Minister of Gender Equality and Child Welfare
- In office 2005–2010
- President: Hifikepunye Pohamba
- Prime Minister: Nahas Angula
- Preceded by: Netumbo Nandi-Ndaitwah
- Succeeded by: Doreen Sioka

Minister of Labour and Social Welfare
- In office 2004–2005
- President: Sam Nujoma
- Prime Minister: Theo-Ben Gurirab
- Preceded by: Marco Hausiku
- Succeeded by: Alpheus ǃNaruseb

Deputy minister of Minister of Gender Equality and Child Welfare
- In office 2000–2004
- President: Sam Nujoma
- Prime Minister: Hage Geingob Theo-Ben Gurirab

Personal details
- Born: September 11, 1954 (age 71) Mariental, Hardap Region
- Occupation: Politician

= Marlene Mungunda =

Namibian politician

Maria Marlene Mungunda (born 11 September 1954 in Mariental, Hardap Region) is a Namibian politician who served in several portfolios as minister.

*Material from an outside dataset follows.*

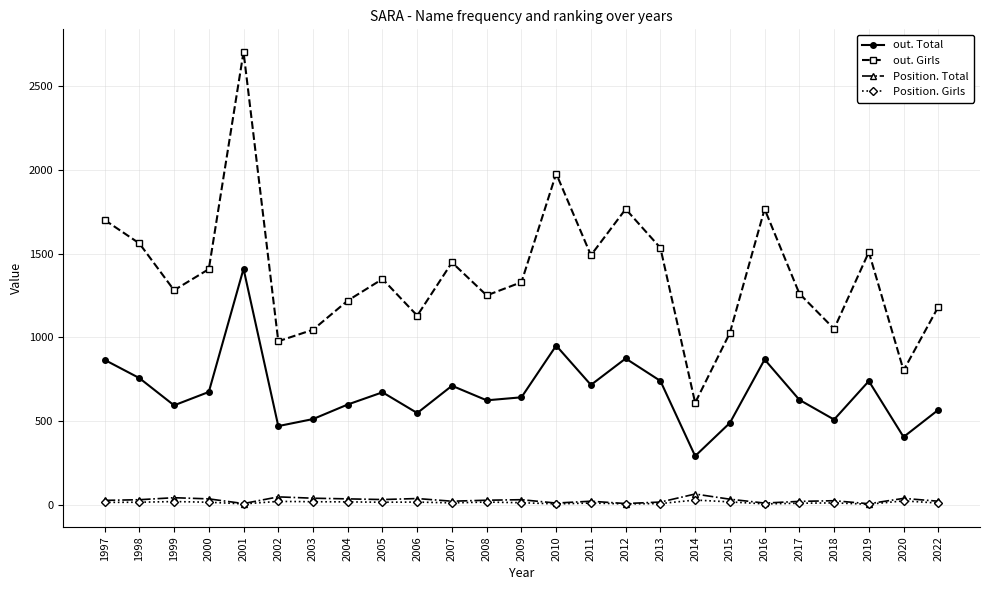

Does the chart have visible grid lines?

Yes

She is a teacher by profession and worked as teacher from 1975 to 1996.

== Career ==
A member of the SWAPO, Mungunda worked in the lower party structures for her home town Mariental and for the Southern region. In 1996 she entered parliament. She was appointed deputy minister of Minister of Gender Equality and Child Welfare in 2000. In 2004 she was promoted to Minister of Labour and Social Welfare, and in 2005 she returned to the gender equality ministry, this time as minister.